Exercise objective:
Without any pictures, print exactly the lines that run from the start of the data through the line containing "front, last, tail".

Listed records:
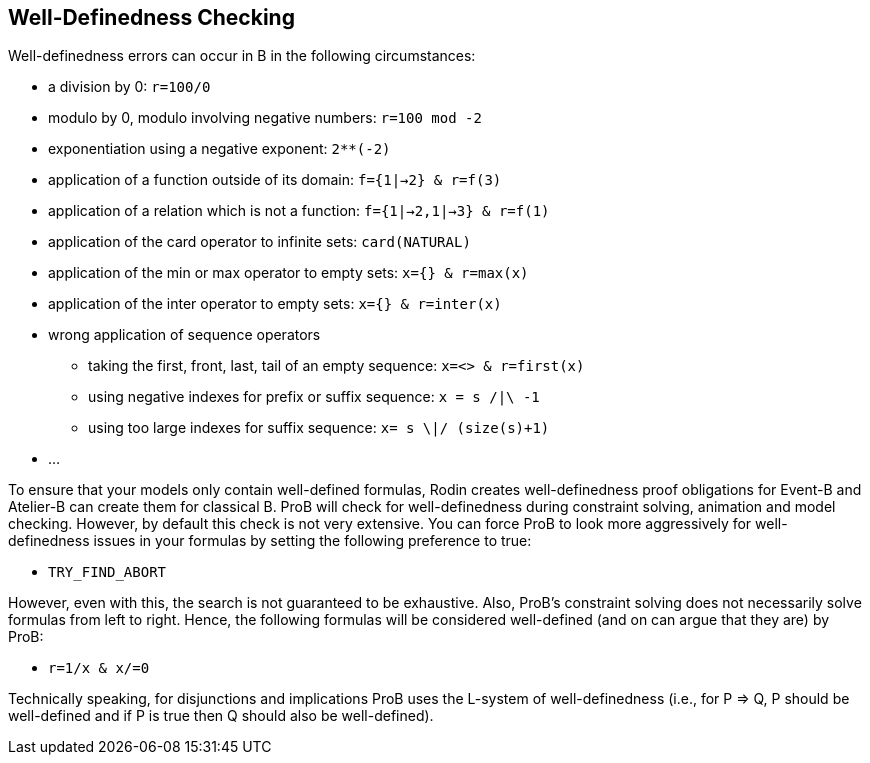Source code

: [[well-definedness-checking]]
== Well-Definedness Checking

Well-definedness errors can occur in B in the following circumstances:

* a division by 0: `r=100/0`
* modulo by 0, modulo involving negative numbers: `r=100 mod -2`
* exponentiation using a negative exponent: `2**(-2)`
* application of a function outside of its domain: `f={1|->2} & r=f(3)`
* application of a relation which is not a function:
`f={1|->2,1|->3} & r=f(1)`
* application of the card operator to infinite sets: `card(NATURAL)`
* application of the min or max operator to empty sets:
`x={} & r=max(x)`
* application of the inter operator to empty sets: `x={} & r=inter(x)`
* wrong application of sequence operators
** taking the first, front, last, tail of an empty sequence:
`x=<> & r=first(x)`
** using negative indexes for prefix or suffix sequence: `x = s /|\ -1`
** using too large indexes for suffix sequence: `x= s \|/ (size(s)+1)`
* ...

To ensure that your models only contain well-defined formulas, Rodin
creates well-definedness proof obligations for Event-B and Atelier-B can
create them for classical B. ProB will check for well-definedness during
constraint solving, animation and model checking. However, by default
this check is not very extensive. You can force ProB to look more
aggressively for well-definedness issues in your formulas by setting the
following preference to true:

* `TRY_FIND_ABORT`

However, even with this, the search is not guaranteed to be exhaustive.
Also, ProB's constraint solving does not necessarily solve formulas from
left to right. Hence, the following formulas will be considered
well-defined (and on can argue that they are) by ProB:

* `r=1/x & x/=0`

Technically speaking, for disjunctions and implications ProB uses the
L-system of well-definedness (i.e., for P => Q, P should be well-defined
and if P is true then Q should also be well-defined).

Output below:
Source code

: [[well-definedness-checking]]
== Well-Definedness Checking

Well-definedness errors can occur in B in the following circumstances:

* a division by 0: `r=100/0`
* modulo by 0, modulo involving negative numbers: `r=100 mod -2`
* exponentiation using a negative exponent: `2**(-2)`
* application of a function outside of its domain: `f={1|->2} & r=f(3)`
* application of a relation which is not a function:
`f={1|->2,1|->3} & r=f(1)`
* application of the card operator to infinite sets: `card(NATURAL)`
* application of the min or max operator to empty sets:
`x={} & r=max(x)`
* application of the inter operator to empty sets: `x={} & r=inter(x)`
* wrong application of sequence operators
** taking the first, front, last, tail of an empty sequence:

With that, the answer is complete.